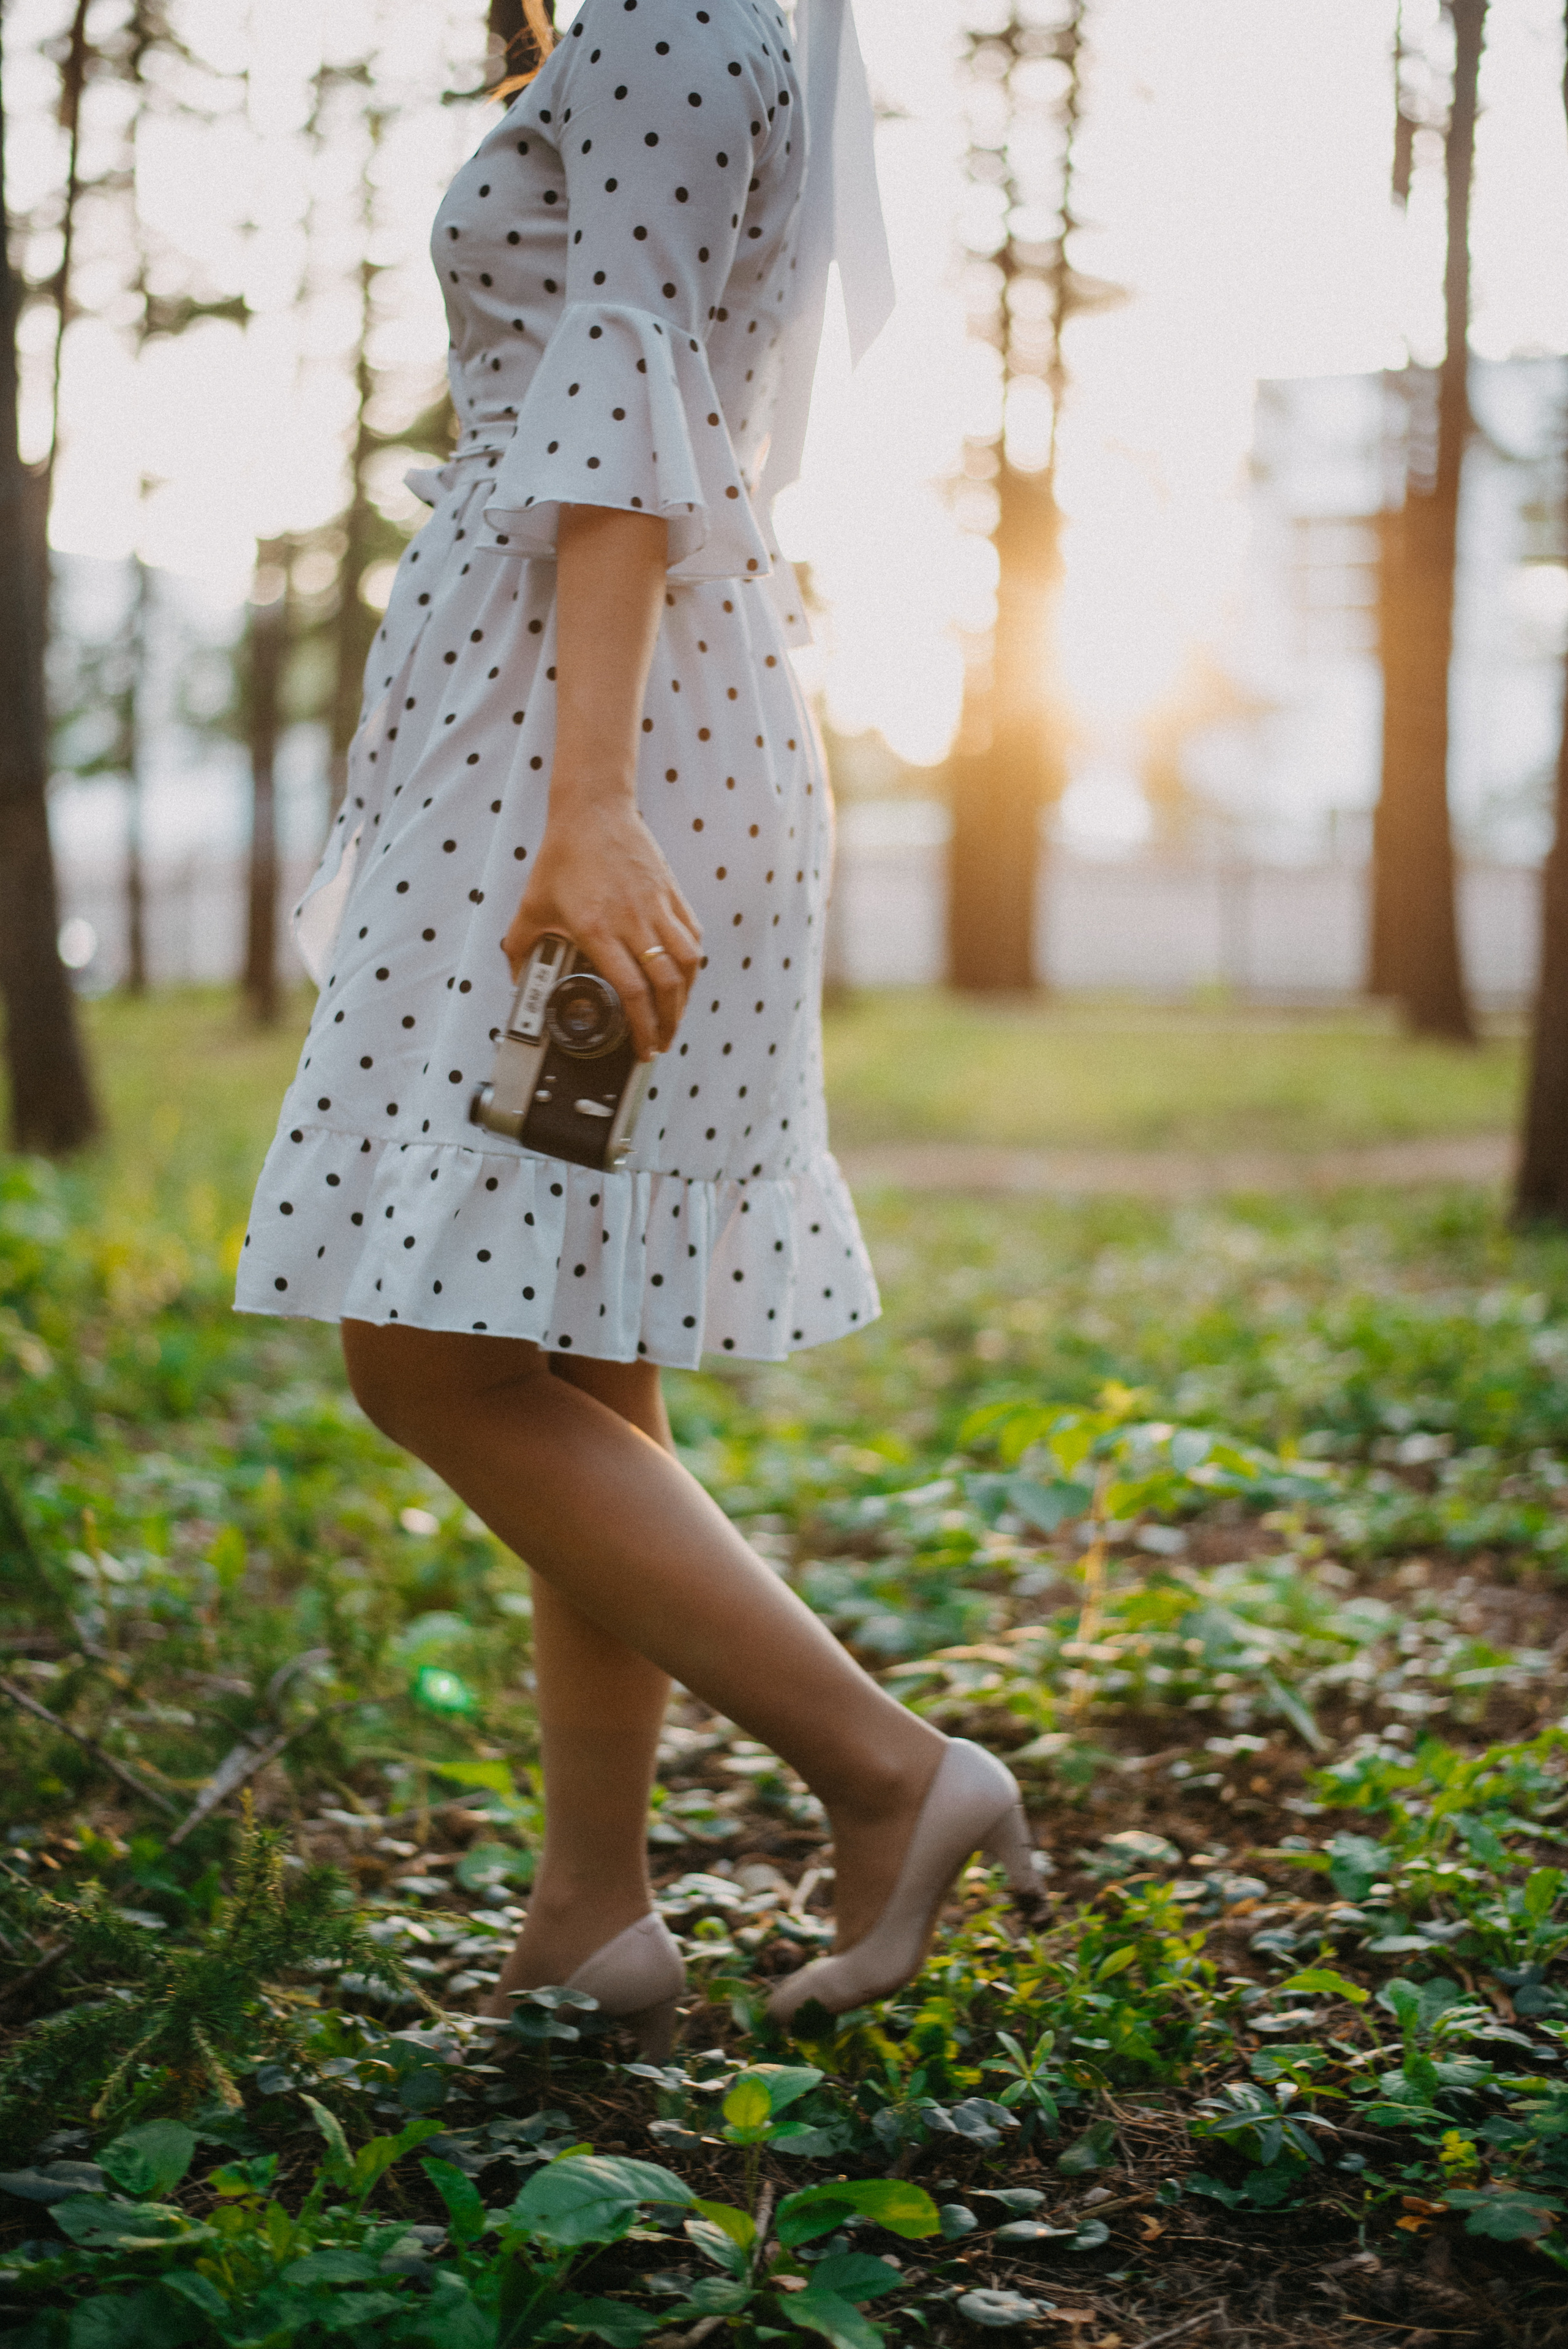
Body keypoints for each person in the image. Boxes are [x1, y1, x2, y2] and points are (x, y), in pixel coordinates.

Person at [236, 0, 1035, 2055]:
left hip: (596, 758)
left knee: (427, 1351)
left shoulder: (684, 16)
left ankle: (886, 1771)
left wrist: (588, 805)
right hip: (577, 733)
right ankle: (593, 1921)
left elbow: (635, 408)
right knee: (567, 1325)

» **Problem statement**
Could you give the listing again exactly as it stands, minus any pictures?

» **Exercise output**
Body keypoints for each person in the image. Boxes are [x1, y1, x2, y2] and points are (x, y), in pixel coordinates.

Person at [236, 0, 1035, 2055]:
left hip: (596, 758)
left knee: (427, 1351)
left shoulder: (684, 16)
left ankle: (886, 1771)
left wrist: (588, 805)
right hip: (577, 733)
right ankle: (593, 1921)
left elbow: (635, 408)
right knee: (567, 1325)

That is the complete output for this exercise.